WRITTEN EXERCISE => Transcribe the material in full. Nothing should differ except that the pictures are left out.

***** STORED RECORDS *****

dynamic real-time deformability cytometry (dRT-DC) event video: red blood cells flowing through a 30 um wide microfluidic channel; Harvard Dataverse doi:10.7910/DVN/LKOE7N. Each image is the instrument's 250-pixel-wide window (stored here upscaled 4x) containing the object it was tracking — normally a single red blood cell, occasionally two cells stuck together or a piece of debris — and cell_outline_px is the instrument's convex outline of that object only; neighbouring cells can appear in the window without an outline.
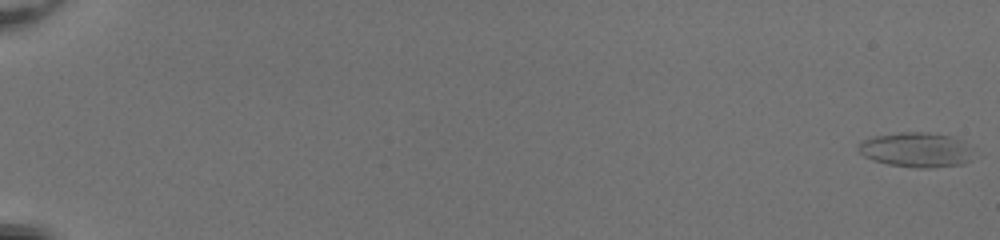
{"species": "common noctule bat (a hibernating species)", "species_latin": "Nyctalus noctula", "temperature_condition": "room temperature", "stored_images_in_passage": 55, "camera_frame_rate_fps": 3000, "um_per_image_px": 0.085, "animal": {"sex": "female", "body_mass_g": 20.0, "forearm_length_mm": 54.0}, "frame": {"image": 1, "passage_image": 1, "time_ms": 0.0, "image_size_px": [1000, 240], "cell_outline_px": [[972, 160], [964, 164], [932, 168], [916, 168], [888, 164], [872, 160], [864, 156], [856, 148], [860, 140], [872, 136], [900, 132], [928, 132], [948, 136], [964, 140]], "centroid_in_image_um": [77.81, 12.73], "position_along_channel_um": 7.2, "area_um2": 23.47}}
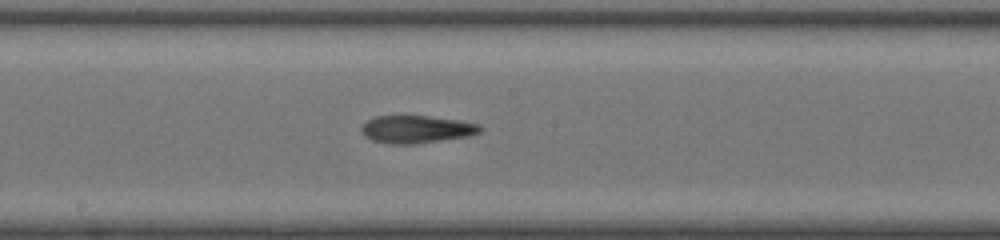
{"frame": {"image": 2, "passage_image": 33, "time_ms": 10.667, "image_size_px": [1000, 240], "cell_outline_px": [[484, 128], [480, 132], [468, 136], [416, 144], [392, 144], [372, 140], [364, 136], [360, 132], [360, 128], [368, 120], [376, 116], [428, 116], [456, 120], [480, 124]], "centroid_in_image_um": [35.39, 10.99], "position_along_channel_um": 212.8, "area_um2": 19.07}}
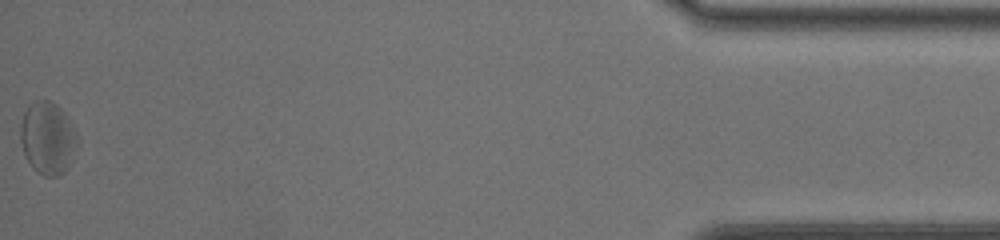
{"frame": {"image": 3, "passage_image": 55, "time_ms": 18.0, "image_size_px": [1000, 240], "cell_outline_px": [[80, 140], [72, 160], [68, 168], [64, 172], [56, 176], [44, 176], [36, 172], [32, 168], [24, 152], [20, 140], [20, 124], [24, 112], [28, 104], [32, 100], [48, 100], [56, 104], [64, 112], [76, 132]], "centroid_in_image_um": [4.06, 11.73], "position_along_channel_um": 431.1, "area_um2": 24.39}, "authors_computed_cell_mechanics": {"area_um2": 21.2704, "velocity_mm_per_s": 4.0569, "shape_relaxation_time_tau1_ms": null, "shape_relaxation_time_tau2_ms": 3.5273, "deformation_change_tau1": null, "deformation_change_tau2": 0.1418}}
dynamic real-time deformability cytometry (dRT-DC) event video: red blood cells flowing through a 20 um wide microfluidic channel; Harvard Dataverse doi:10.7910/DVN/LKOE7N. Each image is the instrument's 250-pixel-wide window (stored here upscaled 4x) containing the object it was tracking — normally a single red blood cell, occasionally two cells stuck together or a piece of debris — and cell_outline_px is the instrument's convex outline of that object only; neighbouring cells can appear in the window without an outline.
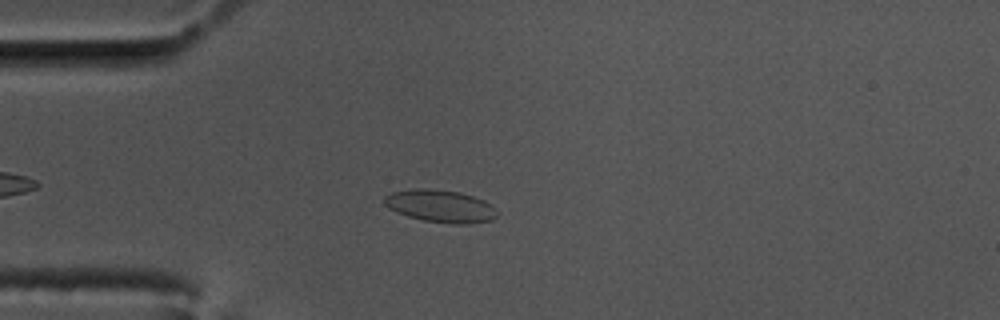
{"species": "common noctule bat (a hibernating species)", "species_latin": "Nyctalus noctula", "temperature_condition": "cold", "stored_images_in_passage": 22, "camera_frame_rate_fps": 3000, "um_per_image_px": 0.085, "animal": {"sex": "male", "body_mass_g": 17.5, "forearm_length_mm": 52.3}, "frame": {"image": 1, "passage_image": 9, "time_ms": 2.667, "image_size_px": [1000, 320], "cell_outline_px": [[496, 216], [492, 220], [468, 224], [452, 224], [424, 220], [408, 216], [396, 212], [388, 208], [384, 204], [384, 196], [392, 192], [416, 188], [424, 188], [460, 192], [484, 200], [496, 208]], "centroid_in_image_um": [37.43, 17.52], "position_along_channel_um": 47.6, "area_um2": 21.33}}
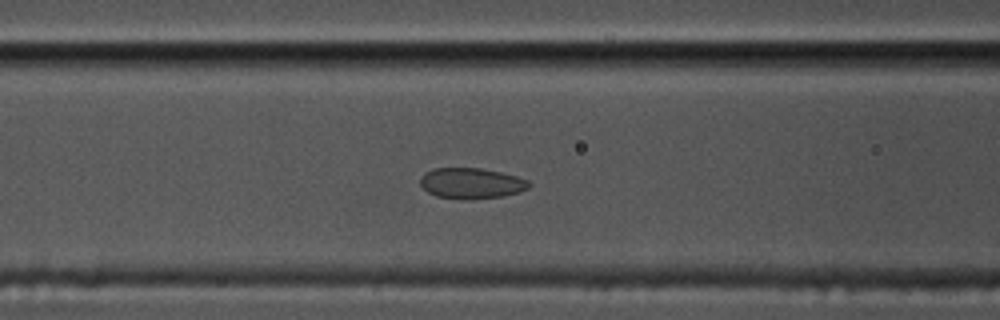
{"frame": {"image": 2, "passage_image": 17, "time_ms": 5.333, "image_size_px": [1000, 320], "cell_outline_px": [[532, 184], [528, 188], [520, 192], [500, 196], [468, 200], [464, 200], [436, 196], [428, 192], [420, 184], [420, 180], [424, 172], [432, 168], [480, 168], [500, 172], [516, 176], [528, 180]], "centroid_in_image_um": [40.05, 15.58], "position_along_channel_um": 126.5, "area_um2": 19.54}}
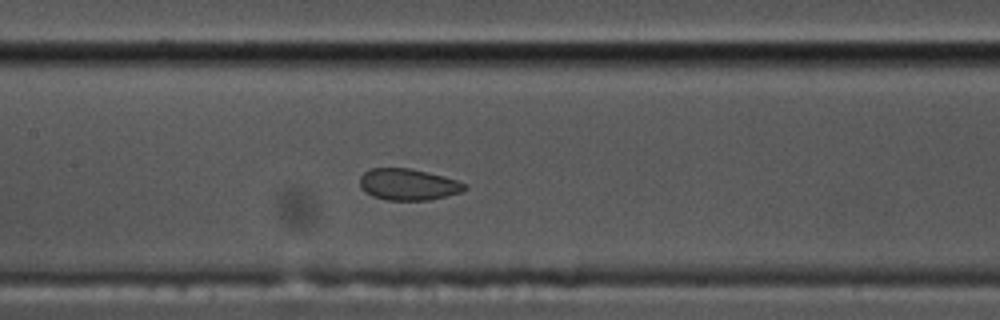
{"frame": {"image": 3, "passage_image": 21, "time_ms": 6.667, "image_size_px": [1000, 320], "cell_outline_px": [[468, 188], [460, 192], [428, 200], [388, 200], [372, 196], [364, 192], [360, 188], [360, 176], [364, 172], [372, 168], [408, 168], [456, 180], [464, 184]], "centroid_in_image_um": [34.62, 15.69], "position_along_channel_um": 172.8, "area_um2": 18.9}}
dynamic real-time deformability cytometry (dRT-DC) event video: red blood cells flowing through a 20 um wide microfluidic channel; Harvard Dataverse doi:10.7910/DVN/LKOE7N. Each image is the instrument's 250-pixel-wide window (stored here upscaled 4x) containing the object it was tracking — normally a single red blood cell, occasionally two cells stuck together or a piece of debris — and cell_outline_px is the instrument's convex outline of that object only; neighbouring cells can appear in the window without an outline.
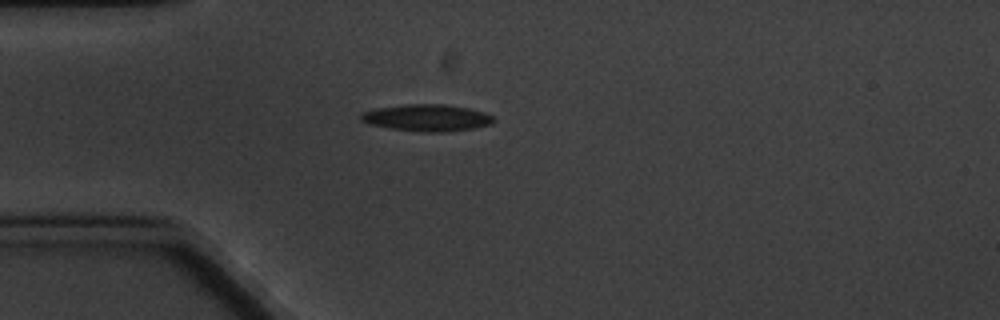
{"species": "common noctule bat (a hibernating species)", "species_latin": "Nyctalus noctula", "temperature_condition": "cold", "stored_images_in_passage": 1, "camera_frame_rate_fps": 3000, "um_per_image_px": 0.085, "animal": {"sex": "male", "body_mass_g": 20.1, "forearm_length_mm": 53.5}, "frame": {"image": 1, "passage_image": 1, "time_ms": 0.0, "image_size_px": [1000, 320], "cell_outline_px": [[496, 120], [492, 124], [472, 128], [444, 132], [424, 132], [392, 128], [372, 124], [360, 120], [360, 116], [364, 112], [376, 108], [404, 104], [444, 104], [472, 108], [484, 112], [492, 116]], "centroid_in_image_um": [36.34, 10.0], "position_along_channel_um": 48.7, "area_um2": 20.63}}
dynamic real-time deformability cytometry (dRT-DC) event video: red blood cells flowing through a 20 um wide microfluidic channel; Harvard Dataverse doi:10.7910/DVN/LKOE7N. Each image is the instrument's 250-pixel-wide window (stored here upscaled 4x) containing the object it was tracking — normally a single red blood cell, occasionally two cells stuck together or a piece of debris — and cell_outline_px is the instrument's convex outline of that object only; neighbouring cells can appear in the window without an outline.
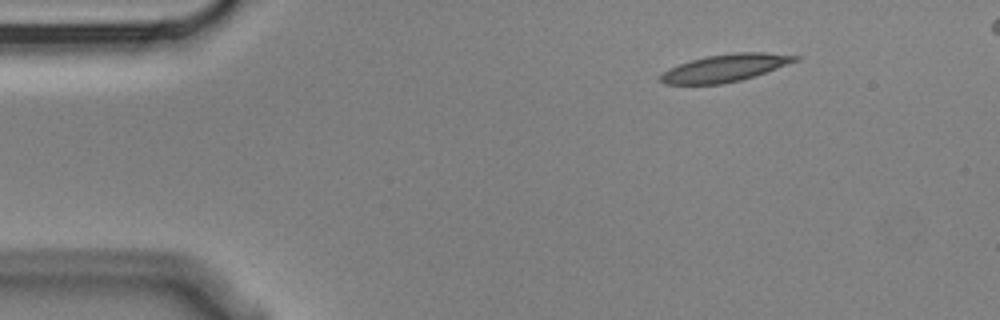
{"species": "Egyptian fruit bat (a non-hibernating species)", "species_latin": "Rousettus aegyptiacus", "temperature_condition": "cold", "stored_images_in_passage": 4, "segment_of_instrument_passage": [1, 2], "camera_frame_rate_fps": 3000, "um_per_image_px": 0.085, "animal": {"sex": "male"}, "frame": {"image": 1, "passage_image": 1, "time_ms": 0.0, "image_size_px": [1000, 320], "cell_outline_px": [[800, 60], [740, 80], [720, 84], [664, 84], [656, 80], [668, 68], [704, 56], [732, 52], [764, 52], [800, 56]], "centroid_in_image_um": [61.6, 5.77], "position_along_channel_um": 23.4, "area_um2": 21.39}}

*****

RESPONSE =>
dynamic real-time deformability cytometry (dRT-DC) event video: red blood cells flowing through a 30 um wide microfluidic channel; Harvard Dataverse doi:10.7910/DVN/LKOE7N. Each image is the instrument's 250-pixel-wide window (stored here upscaled 4x) containing the object it was tracking — normally a single red blood cell, occasionally two cells stuck together or a piece of debris — and cell_outline_px is the instrument's convex outline of that object only; neighbouring cells can appear in the window without an outline.
{"species": "common noctule bat (a hibernating species)", "species_latin": "Nyctalus noctula", "temperature_condition": "room temperature", "stored_images_in_passage": 55, "camera_frame_rate_fps": 3000, "um_per_image_px": 0.085, "animal": {"sex": "female", "body_mass_g": 20.0, "forearm_length_mm": 54.0}, "frame": {"image": 1, "passage_image": 1, "time_ms": 0.0, "image_size_px": [1000, 240], "cell_outline_px": [[972, 160], [964, 164], [932, 168], [916, 168], [888, 164], [872, 160], [864, 156], [856, 148], [860, 140], [872, 136], [900, 132], [928, 132], [948, 136], [964, 140]], "centroid_in_image_um": [77.81, 12.73], "position_along_channel_um": 7.2, "area_um2": 23.47}}
{"frame": {"image": 2, "passage_image": 33, "time_ms": 10.667, "image_size_px": [1000, 240], "cell_outline_px": [[484, 128], [480, 132], [468, 136], [416, 144], [392, 144], [372, 140], [364, 136], [360, 132], [360, 128], [368, 120], [376, 116], [428, 116], [456, 120], [480, 124]], "centroid_in_image_um": [35.39, 10.99], "position_along_channel_um": 212.8, "area_um2": 19.07}}
{"frame": {"image": 3, "passage_image": 55, "time_ms": 18.0, "image_size_px": [1000, 240], "cell_outline_px": [[80, 140], [72, 160], [68, 168], [64, 172], [56, 176], [44, 176], [36, 172], [32, 168], [24, 152], [20, 140], [20, 124], [24, 112], [28, 104], [32, 100], [48, 100], [56, 104], [64, 112], [76, 132]], "centroid_in_image_um": [4.06, 11.73], "position_along_channel_um": 431.1, "area_um2": 24.39}, "authors_computed_cell_mechanics": {"area_um2": 21.2704, "velocity_mm_per_s": 4.0569, "shape_relaxation_time_tau1_ms": null, "shape_relaxation_time_tau2_ms": 3.5273, "deformation_change_tau1": null, "deformation_change_tau2": 0.1418}}
dynamic real-time deformability cytometry (dRT-DC) event video: red blood cells flowing through a 20 um wide microfluidic channel; Harvard Dataverse doi:10.7910/DVN/LKOE7N. Each image is the instrument's 250-pixel-wide window (stored here upscaled 4x) containing the object it was tracking — normally a single red blood cell, occasionally two cells stuck together or a piece of debris — and cell_outline_px is the instrument's convex outline of that object only; neighbouring cells can appear in the window without an outline.
{"species": "common noctule bat (a hibernating species)", "species_latin": "Nyctalus noctula", "temperature_condition": "cold", "stored_images_in_passage": 22, "camera_frame_rate_fps": 3000, "um_per_image_px": 0.085, "animal": {"sex": "male", "body_mass_g": 17.5, "forearm_length_mm": 52.3}, "frame": {"image": 1, "passage_image": 9, "time_ms": 2.667, "image_size_px": [1000, 320], "cell_outline_px": [[496, 216], [492, 220], [468, 224], [452, 224], [424, 220], [408, 216], [396, 212], [388, 208], [384, 204], [384, 196], [392, 192], [416, 188], [424, 188], [460, 192], [484, 200], [496, 208]], "centroid_in_image_um": [37.43, 17.52], "position_along_channel_um": 47.6, "area_um2": 21.33}}
{"frame": {"image": 2, "passage_image": 17, "time_ms": 5.333, "image_size_px": [1000, 320], "cell_outline_px": [[532, 184], [528, 188], [520, 192], [500, 196], [468, 200], [464, 200], [436, 196], [428, 192], [420, 184], [420, 180], [424, 172], [432, 168], [480, 168], [500, 172], [516, 176], [528, 180]], "centroid_in_image_um": [40.05, 15.58], "position_along_channel_um": 126.5, "area_um2": 19.54}}
{"frame": {"image": 3, "passage_image": 21, "time_ms": 6.667, "image_size_px": [1000, 320], "cell_outline_px": [[468, 188], [460, 192], [428, 200], [388, 200], [372, 196], [364, 192], [360, 188], [360, 176], [364, 172], [372, 168], [408, 168], [456, 180], [464, 184]], "centroid_in_image_um": [34.62, 15.69], "position_along_channel_um": 172.8, "area_um2": 18.9}}
dynamic real-time deformability cytometry (dRT-DC) event video: red blood cells flowing through a 20 um wide microfluidic channel; Harvard Dataverse doi:10.7910/DVN/LKOE7N. Each image is the instrument's 250-pixel-wide window (stored here upscaled 4x) containing the object it was tracking — normally a single red blood cell, occasionally two cells stuck together or a piece of debris — and cell_outline_px is the instrument's convex outline of that object only; neighbouring cells can appear in the window without an outline.
{"species": "common noctule bat (a hibernating species)", "species_latin": "Nyctalus noctula", "temperature_condition": "cold", "stored_images_in_passage": 1, "camera_frame_rate_fps": 3000, "um_per_image_px": 0.085, "animal": {"sex": "male", "body_mass_g": 20.1, "forearm_length_mm": 53.5}, "frame": {"image": 1, "passage_image": 1, "time_ms": 0.0, "image_size_px": [1000, 320], "cell_outline_px": [[496, 120], [492, 124], [472, 128], [444, 132], [424, 132], [392, 128], [372, 124], [360, 120], [360, 116], [364, 112], [376, 108], [404, 104], [444, 104], [472, 108], [484, 112], [492, 116]], "centroid_in_image_um": [36.34, 10.0], "position_along_channel_um": 48.7, "area_um2": 20.63}}
dynamic real-time deformability cytometry (dRT-DC) event video: red blood cells flowing through a 20 um wide microfluidic channel; Harvard Dataverse doi:10.7910/DVN/LKOE7N. Each image is the instrument's 250-pixel-wide window (stored here upscaled 4x) containing the object it was tracking — normally a single red blood cell, occasionally two cells stuck together or a piece of debris — and cell_outline_px is the instrument's convex outline of that object only; neighbouring cells can appear in the window without an outline.
{"species": "Egyptian fruit bat (a non-hibernating species)", "species_latin": "Rousettus aegyptiacus", "temperature_condition": "cold", "stored_images_in_passage": 4, "segment_of_instrument_passage": [1, 2], "camera_frame_rate_fps": 3000, "um_per_image_px": 0.085, "animal": {"sex": "male"}, "frame": {"image": 1, "passage_image": 1, "time_ms": 0.0, "image_size_px": [1000, 320], "cell_outline_px": [[800, 60], [740, 80], [720, 84], [664, 84], [656, 80], [668, 68], [704, 56], [732, 52], [764, 52], [800, 56]], "centroid_in_image_um": [61.6, 5.77], "position_along_channel_um": 23.4, "area_um2": 21.39}}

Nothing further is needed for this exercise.